Our set? A dilapidated mobile home (or rather, a pair of them) in a small village near Dupo, IL. Our props? Empty beer cans, and a yellow motor-scooter provided by our little film’s sponsor, Pop’s-Cycles. Our extras? A little neighbor girl and an aging but sweet and beautiful pit bull. Our goal? To present our hero – Cornbread – in the glory of white-trashy rock ‘n roll ridiculousness.
It was so much fun doing this kind of work again (I did a lot of video work in high school and college), especially with some decent equipment. But it was very hot and sunny, and after four hours of shooting we were all sweaty, stinky and drained. I’m a bit sunburned on my nose and forehead. But the dailies (if you will) looked really nice, thanks to Jim’s eye and skill with the camera, and we even got some great bloopers, such as Cornbread getting locked in the trailer on the first take, and some difficulty getting the cycle started up at first.

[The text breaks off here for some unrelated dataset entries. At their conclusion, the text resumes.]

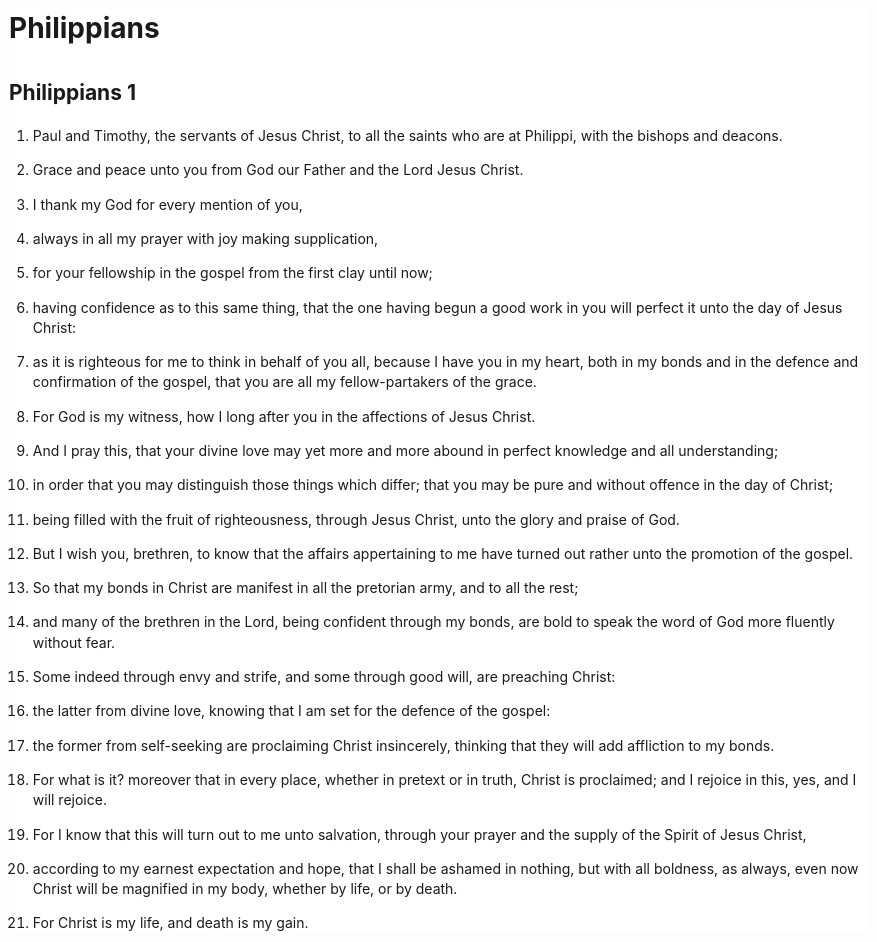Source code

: # Philippians

## Philippians 1

1. Paul and Timothy, the servants of Jesus Christ, to all the saints who are at Philippi, with the bishops and deacons.

2. Grace and peace unto you from God our Father and the Lord Jesus Christ.

3. I thank my God for every mention of you,

4. always in all my prayer with joy making supplication,

5. for your fellowship in the gospel from the first clay until now;

6. having confidence as to this same thing, that the one having begun a good work in you will perfect it unto the day of Jesus Christ:

7. as it is righteous for me to think in behalf of you all, because I have you in my heart, both in my bonds and in the defence and confirmation of the gospel, that you are all my fellow-partakers of the grace.

8. For God is my witness, how I long after you in the affections of Jesus Christ.

9. And I pray this, that your divine love may yet more and more abound in perfect knowledge and all understanding;

10. in order that you may distinguish those things which differ; that you may be pure and without offence in the day of Christ;

11. being filled with the fruit of righteousness, through Jesus Christ, unto the glory and praise of God.

12. But I wish you, brethren, to know that the affairs appertaining to me have turned out rather unto the promotion of the gospel.

13. So that my bonds in Christ are manifest in all the pretorian army, and to all the rest;

14. and many of the brethren in the Lord, being confident through my bonds, are bold to speak the word of God more fluently without fear.

15. Some indeed through envy and strife, and some through good will, are preaching Christ:

16. the latter from divine love, knowing that I am set for the defence of the gospel:

17. the former from self-seeking are proclaiming Christ insincerely, thinking that they will add affliction to my bonds.

18. For what is it? moreover that in every place, whether in pretext or in truth, Christ is proclaimed; and I rejoice in this, yes, and I will rejoice.

19. For I know that this will turn out to me unto salvation, through your prayer and the supply of the Spirit of Jesus Christ,

20. according to my earnest expectation and hope, that I shall be ashamed in nothing, but with all boldness, as always, even now Christ will be magnified in my body, whether by life, or by death.

21. For Christ is my life, and death is my gain.
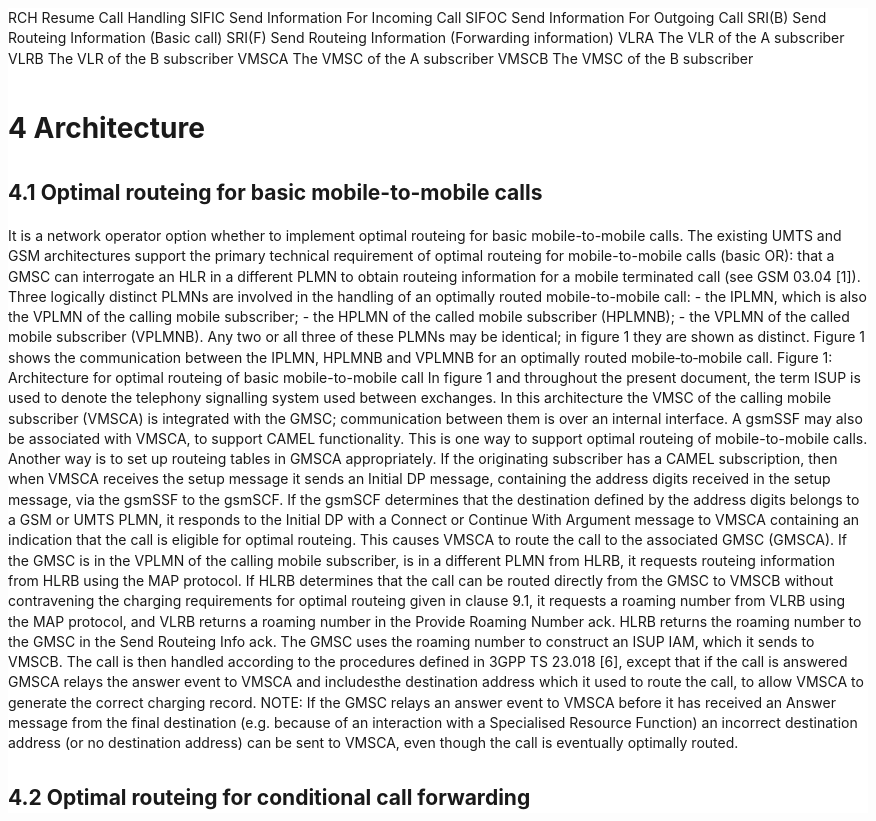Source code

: RCH Resume Call Handling
SIFIC Send Information For Incoming Call
SIFOC Send Information For Outgoing Call
SRI(B) Send Routeing Information (Basic call)
SRI(F) Send Routeing Information (Forwarding information)
VLRA The VLR of the A subscriber
VLRB The VLR of the B subscriber
VMSCA The VMSC of the A subscriber
VMSCB The VMSC of the B subscriber
# 4 Architecture
## 4.1 Optimal routeing for basic mobile-to-mobile calls
It is a network operator option whether to implement optimal routeing for
basic mobile-to-mobile calls.
The existing UMTS and GSM architectures support the primary technical
requirement of optimal routeing for mobile-to-mobile calls (basic OR): that a
GMSC can interrogate an HLR in a different PLMN to obtain routeing information
for a mobile terminated call (see GSM 03.04 [1]). Three logically distinct
PLMNs are involved in the handling of an optimally routed mobile-to-mobile
call:
\- the IPLMN, which is also the VPLMN of the calling mobile subscriber;
\- the HPLMN of the called mobile subscriber (HPLMNB);
\- the VPLMN of the called mobile subscriber (VPLMNB).
Any two or all three of these PLMNs may be identical; in figure 1 they are
shown as distinct.
Figure 1 shows the communication between the IPLMN, HPLMNB and VPLMNB for an
optimally routed mobile‑to‑mobile call.
Figure 1: Architecture for optimal routeing of basic mobile-to-mobile call
In figure 1 and throughout the present document, the term ISUP is used to
denote the telephony signalling system used between exchanges. In this
architecture the VMSC of the calling mobile subscriber (VMSCA) is integrated
with the GMSC; communication between them is over an internal interface. A
gsmSSF may also be associated with VMSCA, to support CAMEL functionality. This
is one way to support optimal routeing of mobile-to-mobile calls. Another way
is to set up routeing tables in GMSCA appropriately.
If the originating subscriber has a CAMEL subscription, then when VMSCA
receives the setup message it sends an Initial DP message, containing the
address digits received in the setup message, via the gsmSSF to the gsmSCF. If
the gsmSCF determines that the destination defined by the address digits
belongs to a GSM or UMTS PLMN, it responds to the Initial DP with a Connect or
Continue With Argument message to VMSCA containing an indication that the call
is eligible for optimal routeing. This causes VMSCA to route the call to the
associated GMSC (GMSCA).
If the GMSC is in the VPLMN of the calling mobile subscriber, is in a
different PLMN from HLRB, it requests routeing information from HLRB using the
MAP protocol. If HLRB determines that the call can be routed directly from the
GMSC to VMSCB without contravening the charging requirements for optimal
routeing given in clause 9.1, it requests a roaming number from VLRB using the
MAP protocol, and VLRB returns a roaming number in the Provide Roaming Number
ack. HLRB returns the roaming number to the GMSC in the Send Routeing Info
ack. The GMSC uses the roaming number to construct an ISUP IAM, which it sends
to VMSCB. The call is then handled according to the procedures defined in 3GPP
TS 23.018 [6], except that if the call is answered GMSCA relays the answer
event to VMSCA and includesthe destination address which it used to route the
call, to allow VMSCA to generate the correct charging record.
NOTE: If the GMSC relays an answer event to VMSCA before it has received an
Answer message from the final destination (e.g. because of an interaction with
a Specialised Resource Function) an incorrect destination address (or no
destination address) can be sent to VMSCA, even though the call is eventually
optimally routed.
## 4.2 Optimal routeing for conditional call forwarding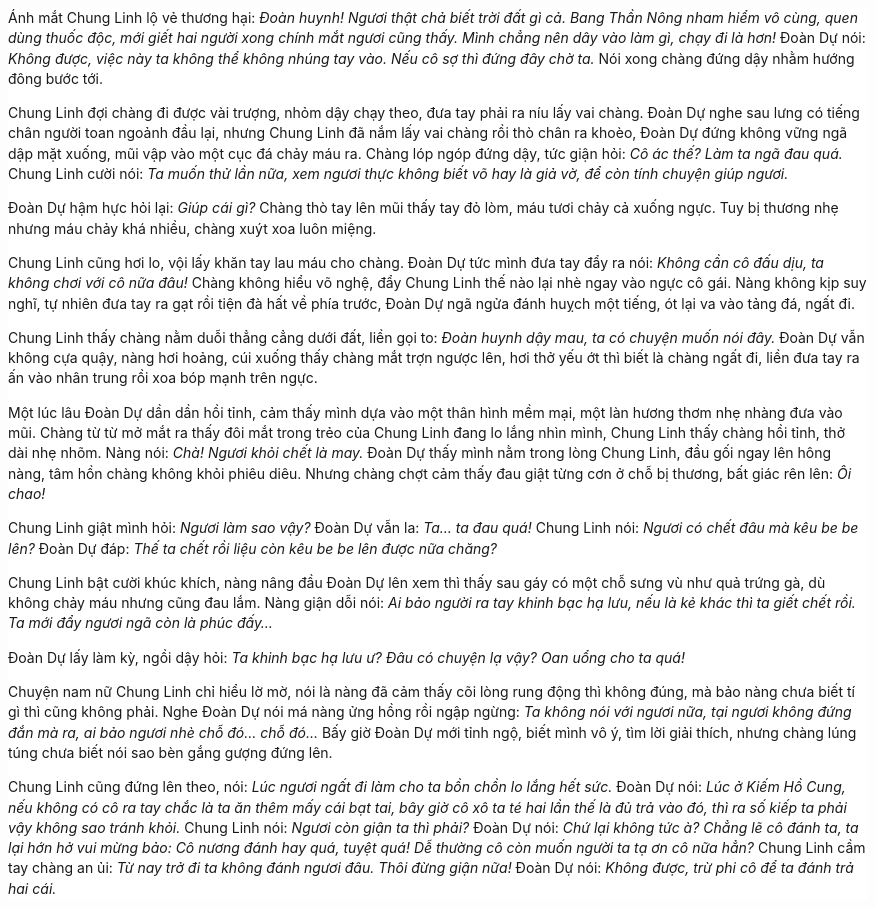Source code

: Ánh mắt Chung Linh lộ vẻ thương hại: _Đoàn huynh! Ngươi thật chả biết trời đất gì cả. Bang Thần Nông nham hiểm vô cùng, quen dùng thuốc độc, mới giết hai người xong chính mắt ngươi cũng thấy. Mình chẳng nên dây vào làm gì, chạy đi là hơn!_ Đoàn Dự nói: _Không được, việc này ta không thể không nhúng tay vào. Nếu cô sợ thì đứng đây chờ ta._ Nói xong chàng đứng dậy nhằm hướng đông bước tới.

Chung Linh đợi chàng đi được vài trượng, nhỏm dậy chạy theo, đưa tay phải ra níu lấy vai chàng. Đoàn Dự nghe sau lưng có tiếng chân người toan ngoảnh đầu lại, nhưng Chung Linh đã nắm lấy vai chàng rồi thò chân ra khoèo, Đoàn Dự đứng không vững ngã dập mặt xuống, mũi vập vào một cục đá chảy máu ra. Chàng lóp ngóp đứng dậy, tức giận hỏi: _Cô ác thế? Làm ta ngã đau quá._ Chung Linh cười nói: _Ta muốn thử lần nữa, xem ngươi thực không biết võ hay là giả vờ, để còn tính chuyện giúp ngươi._

Đoàn Dự hậm hực hỏi lại: _Giúp cái gì?_ Chàng thò tay lên mũi thấy tay đỏ lòm, máu tươi chảy cả xuống ngực. Tuy bị thương nhẹ nhưng máu chảy khá nhiều, chàng xuýt xoa luôn miệng.

Chung Linh cũng hơi lo, vội lấy khăn tay lau máu cho chàng. Đoàn Dự tức mình đưa tay đẩy ra nói: _Không cần cô đấu dịu, ta không chơi với cô nữa đâu!_ Chàng không hiểu võ nghệ, đẩy Chung Linh thế nào lại nhè ngay vào ngực cô gái. Nàng không kịp suy nghĩ, tự nhiên đưa tay ra gạt rồi tiện đà hất về phía trước, Đoàn Dự ngã ngửa đánh huỵch một tiếng, ót lại va vào tảng đá, ngất đi.

Chung Linh thấy chàng nằm duỗi thẳng cẳng dưới đất, liền gọi to: _Đoàn huynh dậy mau, ta có chuyện muốn nói đây._ Đoàn Dự vẫn không cựa quậy, nàng hơi hoảng, cúi xuống thấy chàng mắt trợn ngược lên, hơi thở yếu ớt thì biết là chàng ngất đi, liền đưa tay ra ấn vào nhân trung rồi xoa bóp mạnh trên ngực.

Một lúc lâu Đoàn Dự dần dần hồi tỉnh, cảm thấy mình dựa vào một thân hình mềm mại, một làn hương thơm nhẹ nhàng đưa vào mũi. Chàng từ từ mở mắt ra thấy đôi mắt trong trẻo của Chung Linh đang lo lắng nhìn mình, Chung Linh thấy chàng hồi tỉnh, thở dài nhẹ nhõm. Nàng nói: _Chà! Ngươi khỏi chết là may._ Đoàn Dự thấy mình nằm trong lòng Chung Linh, đầu gối ngay lên hông nàng, tâm hồn chàng không khỏi phiêu diêu. Nhưng chàng chợt cảm thấy đau giật từng cơn ở chỗ bị thương, bất giác rên lên: _Ôi chao!_

Chung Linh giật mình hỏi: _Ngươi làm sao vậy?_ Đoàn Dự vẫn la: _Ta… ta đau quá!_ Chung Linh nói: _Ngươi có chết đâu mà kêu be be lên?_ Đoàn Dự đáp: _Thế ta chết rồi liệu còn kêu be be lên được nữa chăng?_

Chung Linh bật cười khúc khích, nàng nâng đầu Đoàn Dự lên xem thì thấy sau gáy có một chỗ sưng vù như quả trứng gà, dù không chảy máu nhưng cũng đau lắm. Nàng giận dỗi nói: _Ai bảo người ra tay khinh bạc hạ lưu, nếu là kẻ khác thì ta giết chết rồi. Ta mới đẩy ngươi ngã còn là phúc đấy…_

Đoàn Dự lấy làm kỳ, ngồi dậy hỏi: _Ta khinh bạc hạ lưu ư? Đâu có chuyện lạ vậy? Oan uổng cho ta quá!_

Chuyện nam nữ Chung Linh chỉ hiểu lờ mờ, nói là nàng đã cảm thấy cõi lòng rung động thì không đúng, mà bảo nàng chưa biết tí gì thì cũng không phải. Nghe Đoàn Dự nói má nàng ửng hồng rồi ngập ngừng: _Ta không nói với ngươi nữa, tại ngươi không đứng đắn mà ra, ai bảo ngươi nhè chỗ đó… chỗ đó…_ Bấy giờ Đoàn Dự mới tỉnh ngộ, biết mình vô ý, tìm lời giải thích, nhưng chàng lúng túng chưa biết nói sao bèn gắng gượng đứng lên.

Chung Linh cũng đứng lên theo, nói: _Lúc ngươi ngất đi làm cho ta bồn chồn lo lắng hết sức._ Đoàn Dự nói: _Lúc ở Kiếm Hồ Cung, nếu không có cô ra tay chắc là ta ăn thêm mấy cái bạt tai, bây giờ cô xô ta té hai lần thế là đủ trả vào đó, thì ra số kiếp ta phải vậy không sao tránh khỏi._ Chung Linh nói: _Ngươi còn giận ta thì phải?_ Đoàn Dự nói: _Chứ lại không tức à? Chẳng lẽ cô đánh ta, ta lại hớn hở vui mừng bảo: Cô nương đánh hay quá, tuyệt quá! Dễ thường cô còn muốn người ta tạ ơn cô nữa hẳn?_ Chung Linh cầm tay chàng an ủi: _Từ nay trở đi ta không đánh ngươi đâu. Thôi đừng giận nữa!_ Đoàn Dự nói: _Không được, trừ phi cô để ta đánh trả hai cái._
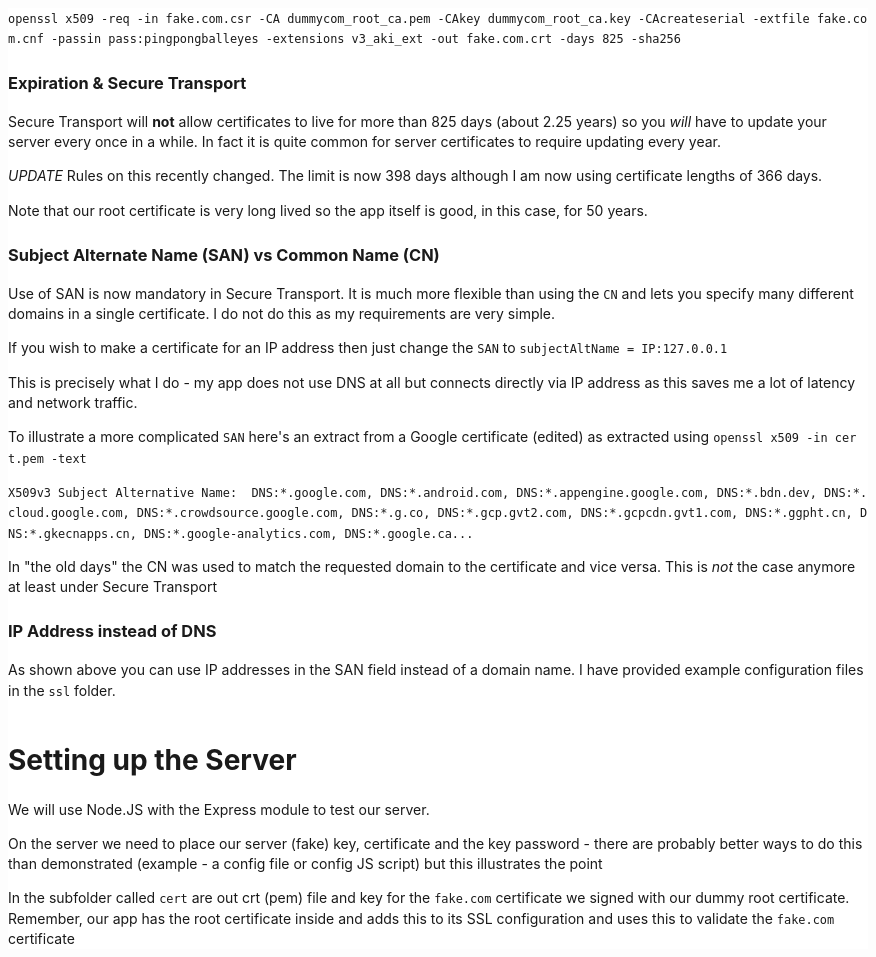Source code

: `openssl x509 -req -in fake.com.csr -CA dummycom_root_ca.pem -CAkey dummycom_root_ca.key -CAcreateserial -extfile fake.com.cnf -passin pass:pingpongballeyes -extensions v3_aki_ext -out fake.com.crt -days 825 -sha256`

### Expiration & Secure Transport

Secure Transport will **not** allow certificates to live for more than 825 days (about 2.25 years) so you *will* have to update your server every once in a while. In fact it is quite common for server certificates to require updating every year.

*UPDATE* Rules on this recently changed. The limit is now 398 days although I am now using certificate lengths of 366 days.

Note that our root certificate is very long lived so the app itself is good, in this case, for 50 years.

### Subject Alternate Name (SAN) vs Common Name (CN)

Use of SAN is now mandatory in Secure Transport. It is much more flexible than using the `CN` and lets you specify many different domains in a single certificate. I do not do this as my requirements are very simple.

If you wish to make a certificate for an IP address then just change the `SAN` to `subjectAltName = IP:127.0.0.1`

This is precisely what I do - my app does not use DNS at all but connects directly via IP address as this saves me a lot of latency and network traffic.

To illustrate a more complicated `SAN`  here's an extract from a Google certificate (edited) as extracted using `openssl x509 -in cert.pem -text`

`X509v3 Subject Alternative Name: 
DNS:*.google.com, DNS:*.android.com, DNS:*.appengine.google.com, DNS:*.bdn.dev, DNS:*.cloud.google.com, DNS:*.crowdsource.google.com, DNS:*.g.co, DNS:*.gcp.gvt2.com, DNS:*.gcpcdn.gvt1.com, DNS:*.ggpht.cn, DNS:*.gkecnapps.cn, DNS:*.google-analytics.com, DNS:*.google.ca...`

In "the old days" the CN was used to match the requested domain to the certificate and vice versa. This is *not* the case anymore at least under Secure Transport

### IP Address instead of DNS

As shown above you can use IP addresses in the SAN field instead of a domain name. I have provided example configuration files in the `ssl` folder.

# Setting up the Server

We will use Node.JS with the Express module to test our server.

On the server we need to place our server (fake) key, certificate and the key password - there are probably better ways to do this than demonstrated (example - a config file or config JS script) but this illustrates the point

In the subfolder called `cert` are out crt (pem) file and key for the `fake.com` certificate we signed with our dummy root certificate. Remember, our app has the root certificate inside and adds this to its SSL configuration and uses this to validate the `fake.com` certificate
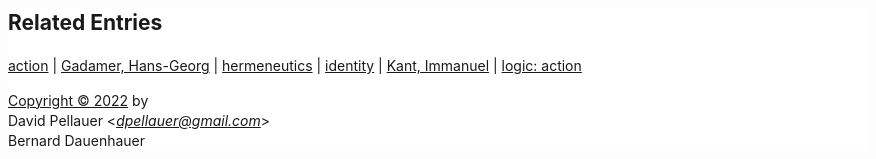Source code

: ## Related Entries

[action](https://plato.stanford.edu/entries/action/) | [Gadamer, Hans-Georg](https://plato.stanford.edu/entries/gadamer/) | [hermeneutics](https://plato.stanford.edu/entries/hermeneutics/) | [identity](https://plato.stanford.edu/entries/identity/) | [Kant, Immanuel](https://plato.stanford.edu/entries/kant/) | [logic: action](https://plato.stanford.edu/entries/logic-action/)

[Copyright © 2022](https://plato.stanford.edu/info.html#c) by  
David Pellauer <[*dpellauer@gmail.com*](mailto:dpellauer%40gmail%2ecom)>  
Bernard Dauenhauer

And in the end, I got to ride the scooter to the village’s hair salon, where the proprieter (Cornbread’s mom) and the chief of police (Cornbread’s dad) gave us all Dr. Peppers and let us hang out in the AC for a bit, while the locals looked on silently. The way people reacted to seeing us shooting in their town, it struck me as the kind of thing they’ll be talking about for a week.
I should note that riding the scooter was a bit of an unnerving experience for me, but fun. I’ve always been a little uncertain on small powered vehicles. I don’t even like driving go-carts. I don’t know why. It took me a few minutes to get adjusted to the way the pops-cycle worked – that odd blend of bicycle and motorcycle with a bottom-heavy center of gravity – and I drove it in overly-tentative fashion. But, if you’re a college student or townie that drives limited distances to get to work or school or whatever, look into these things. They’re way cheaper than Vespas (around $1,500), and a full tank (about 2 gallons or so) will take you 100 miles. Cornbread managed to get this model up to around 55 mph, but it seemed most comfortable going about 40mph. Ten or less and I thought I was going to fall over, but all bikes are like that, I guess.
I like the weird days. Saturday – 12 hours of shooting concert photos, taping Cornbread and running around UMB Bank Pavilion like a madman. Wish me luck.